What to work on: Reproduce every line of text in the listing below word for word, leaving out the pictures.

Data to process:
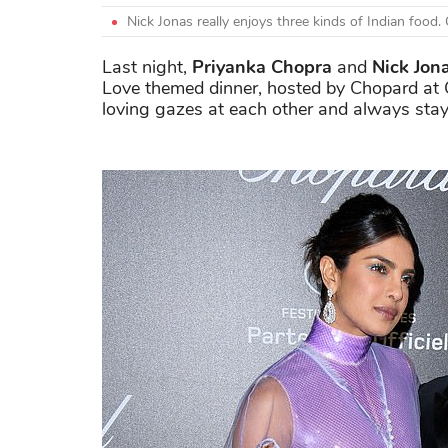
Nick Jonas really enjoys three kinds of Indian foo
Last night,
Priyanka Chopra
and
Nick Jon
Love themed dinner, hosted by Chopard at
loving gazes at each other and always stay s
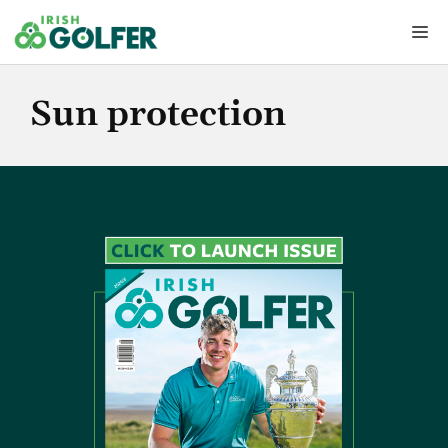
Skip
Me
to
content
Sun protection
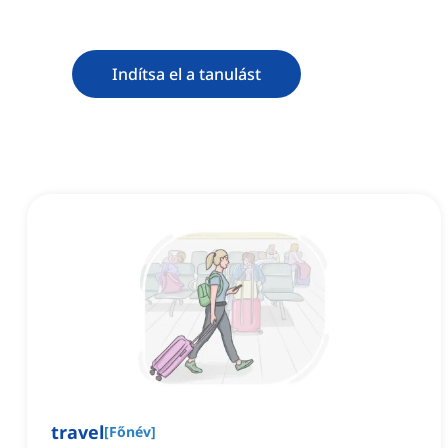
Indítsa el a tanulást
travel
[
Főnév
]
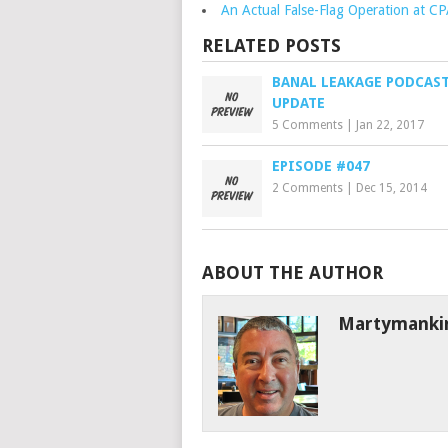
An Actual False-Flag Operation at C
RELATED POSTS
BANAL LEAKAGE PODCAS
UPDATE
5 Comments
|
Jan 22, 2017
EPISODE #047
2 Comments
|
Dec 15, 2014
ABOUT THE AUTHOR
Martymanki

Solution to this exercise:
Nick Jonas really enjoys three kinds of Indian foo
Last night,
Priyanka Chopra
and
Nick Jon
Love themed dinner, hosted by Chopard at
loving gazes at each other and always stay s
Skip
Me
to
content
Sun protection
Indítsa el a tanulást
travel
[
Főnév
]
An Actual False-Flag Operation at C
RELATED POSTS
BANAL LEAKAGE PODCAS
UPDATE
5 Comments
|
Jan 22, 2017
EPISODE #047
2 Comments
|
Dec 15, 2014
ABOUT THE AUTHOR
Martymanki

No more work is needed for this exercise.